Judge Oliphant used the strongest language of his report in rejecting Mr. Mulroney's explanation: "In his answer [to Mr. Sheppard] Mr. Mulroney failed to disclose the true state of affairs … . For Mr. Mulroney to attempt to justify his failure to make disclosure in those circumstances by asserting that Mr. Sheppard did not ask the correct question is, in my view, patently absurd. It was not Mr. Sheppard's question that was problematic; rather, it was Mr. Mulroney's answer to the question."

It cannot be known how that lawsuit would have ended if Mr. Mulroney had accurately described the $225,000 or more in payments he had received, and the manner in which he received them - in cash-stuffed envelopes in hotel rooms, to be deposited in safety deposit boxes in Montreal and New York, with no paper record of any form. Richard Wolson, the counsel for the Oliphant Inquiry, suggested that if Mr. Mulroney had told of the cash payments and circumstances, it would have "absolutely fuelled the already raging fire of suspicion that was out there." Mr. Mulroney agreed.

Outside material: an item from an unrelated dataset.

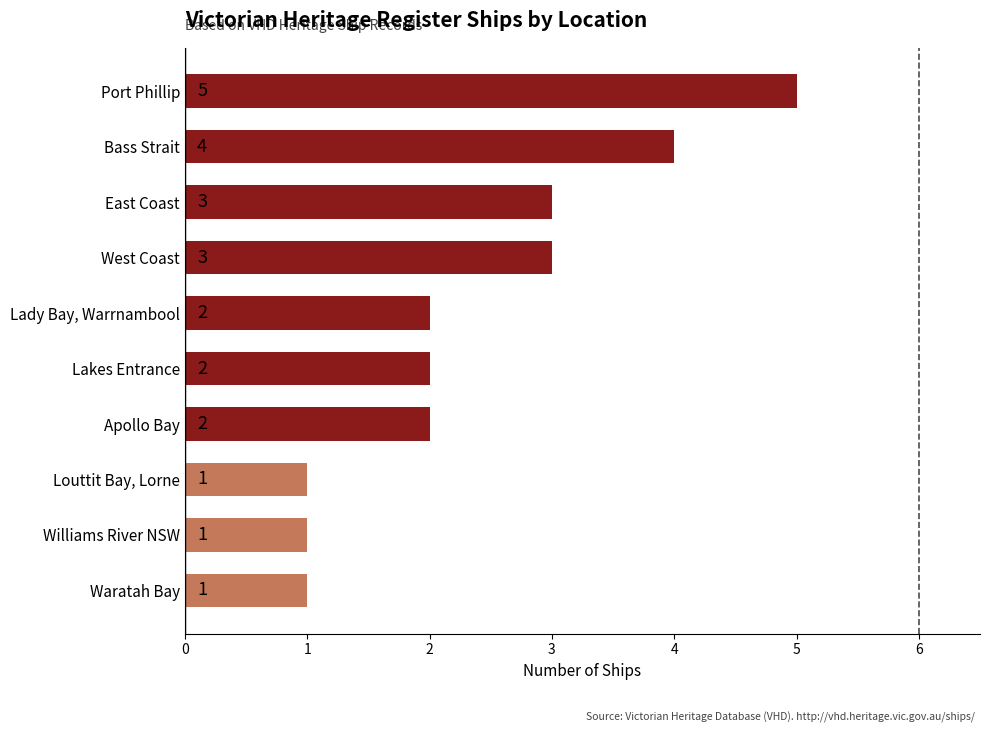

True or false: the data shows 1 at East Coast.

False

On a matter germane to his lawsuit, Mr. Mulroney failed to disclose the truth. That is not a small failure. When he tabled an ethics code for public-office holders in the House of Commons in 1985, he said the standard was "above all, to be guided by the highest standards of conduct." He fell short.

The onus is now on Mr. Mulroney. Only he can repair some of the damage he has done to his reputation.